Switching to Custom Query mode redirects you to the older version of Data Integration that supports this feature, and you cannot return to the previous mode.
To learn more on using Custom Query mode, refer to the Database River Modes.
Step 4: schedule and settings
Scheduling the river
The River is scheduled to run automatically by default, which is the recommended setting. However, you can customize the schedule according to your preferences.
Timeout settings
You can specify timeout settings for River execution. Set a timeout duration to control how long the River runs before automatically terminating. This ensures that prolonged executions do not hinder system performance.
Notifications
Enable notifications to stay informed about the River's execution status. Enter your email address to receive one or more notifications. To add multiple email addresses, separate them with a comma (,)..
Additional river information
In this section, you can include any additional information relevant to the River to enhance clarity and maintain comprehensive documentation.
To learn more on using Custom Query mode, refer to the Settings tab.
This topic is on an earlier UI version, but the feature remains unchanged.
River activation
After completing all configurations for your River, you can activate it. This step lets you verify everything works as expected.
- Activation process: Click Activation to monitor the status and ensure the River initializes correctly.
Side bar features
Data Integration provides an additional sidebar with important options to enhance user experience.
- River Info: Access detailed information about the current river setup and configuration.
- Version history: R Review the changes made to the River over time, including updates and modifications.
- Activities: Monitor and track all activities related to the River, such as data extraction and transformations.
- Variables: Manage and configure variables used within your river.
- Scheduling and notifications: Set up schedules for data runs and receive notifications based on the River's performance and status.
Editing and managing rivers
Only applicable to CDC extraction mode.
Reactivation ensures that updates or modifications are applied correctly, letting the River resume processing data. You must reactivate the River to restore full feature when making changes to the River.
Summary page
The Summary page (first page) provides a comprehensive overview of the River’s recent activity, performance metrics, and current configuration settings, letting you quickly review its status and key operational details.
Procedure
- Navigate to the Data Integration console.
- Click Rivers from the left-hand menu.
- Select the specific River you want to edit or review.
- The "Summary" page shows essential information about the River's current state and recent activity.
The Source, Target, and Schema tabs are identical to those used when creating a new River.

Deployments
Deploying configurations from one environment to another is supported for Rivers created using the new Source to Target experience.
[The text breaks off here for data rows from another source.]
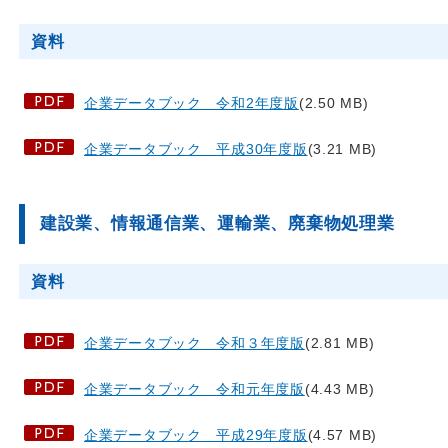
資料
企業データブック 令和2年度版
(2.50 MB)
企業データブック 平成30年度版
(3.21 MB)
建設業、情報通信業、運輸業、廃棄物処理業
資料
企業データブック 令和３年度版
(2.81 MB)
企業データブック 令和元年度版
(4.43 MB)
企業データブック 平成29年度版
(4.57 MB)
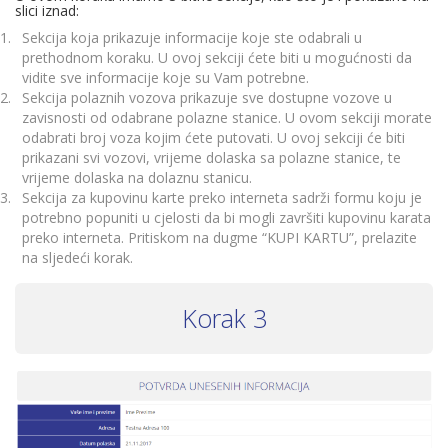
slici iznad:
Sekcija koja prikazuje informacije koje ste odabrali u
prethodnom koraku. U ovoj sekciji ćete biti u mogućnosti da
vidite sve informacije koje su Vam potrebne.
Sekcija polaznih vozova prikazuje sve dostupne vozove u
zavisnosti od odabrane polazne stanice. U ovom sekciji morate
odabrati broj voza kojim ćete putovati. U ovoj sekciji će biti
prikazani svi vozovi, vrijeme dolaska sa polazne stanice, te
vrijeme dolaska na dolaznu stanicu.
Sekcija za kupovinu karte preko interneta sadrži formu koju je
potrebno popuniti u cjelosti da bi mogli završiti kupovinu karata
preko interneta. Pritiskom na dugme “KUPI KARTU”, prelazite
na sljedeći korak.
Korak 3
The deployment process includes the following details:
-
River type and status:
- You can view the River type in the relevant column.
- You can view the current status of the "Source Environment" and the intended status of the "Target Environment".
-
Original status retention:
Rivers created with the new "Source to Target experience" retain their original status when deployed to the "Target Environment. - CDC Rivers" are deployed with a Disabled status.
- Existing Rivers in the target environment:
If a River exists in the "Target Environment," its configuration is updated without altering its status. For example, Active Rivers remain active, and their validation state does not reset.
Recommendation: While the process avoids re-validation, it is recommended to manually reactivate the Rivers to ensure proper feature and integration in the "Target Environment".